[TEXT UNDER STUDY — start]
3D CNN optimal architecture

Hi - I work with MRI data, so am interested in 3D CNNs. I’m wondering whether anyone has properly optimized the network architecture for 3D data when (unlike 2D), the amount of training data is relative limited.

For example in Volume Segmentation with the 3D U-net, the number of channels goes from 3 to 32 to 64 before max pooling. I might have expected that in 3D space, we would need more of channels to represent (for example) the greater number of possible edge directions.

Similarly, the choice of patch size (160x160x16 in the C1W3 example) seems quite arbitrary. Given that the input data is 240x240x155, this is essentially only taking random sets of 16 slices.

Another observation for brain data is that we can transform brains into a fairly standard space using simple affine transformations (as well as more sophisticated non-linear warping). Can we use this standardization to help the NN? Unlike many CNN applications, we don’t necessarily need (or want) translational invariance.

I’d be delighted to hear from anyone with suggestions, and maybe even collaborate on some analyses!


Hi @Richard_Watts! You are addressing some interesting points in this thread. I will try to answer them from my experience working with vision problems in natural and medical images. As a disclaimer, there are lots of practices in the deep learning community that comes from experimenting and having good results, and then there are some theories explaining why those results were achieved; so, some of the answers I’ll give you are mainly based on why these approaches are used (as far as I know).

  • The number of channels is a way to increase the expressiveness of your model. They typically are expressed in powers of 2 (because of computational performance) and increased by a factor of 2 each time there is a size reduction (also usually done by a factor of 2). This idea comes from VGG.
[TEXT UNDER STUDY — finish]
[DATA SUPPLIED — start]
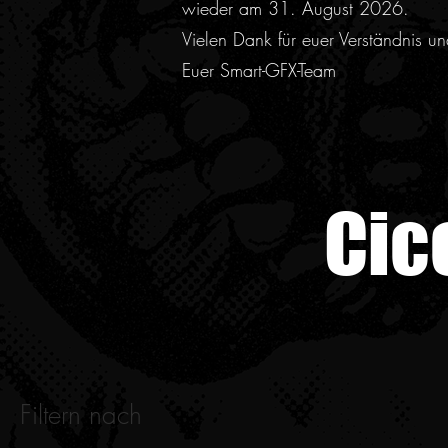
wieder am 31. August 2026.
Vielen Dank für euer Verständnis u
Euer Smart-GFX-Team
Cic
Filtern nach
[DATA SUPPLIED — finish]
EXERCISE PROMPT
Reproduce the passage from the 3D CNN architecture thread above, starting at "For example in" and ending at "want) translational invariance.".

EXPECTED ANSWER
For example in Volume Segmentation with the 3D U-net, the number of channels goes from 3 to 32 to 64 before max pooling. I might have expected that in 3D space, we would need more of channels to represent (for example) the greater number of possible edge directions.

Similarly, the choice of patch size (160x160x16 in the C1W3 example) seems quite arbitrary. Given that the input data is 240x240x155, this is essentially only taking random sets of 16 slices.

Another observation for brain data is that we can transform brains into a fairly standard space using simple affine transformations (as well as more sophisticated non-linear warping). Can we use this standardization to help the NN? Unlike many CNN applications, we don’t necessarily need (or want) translational invariance.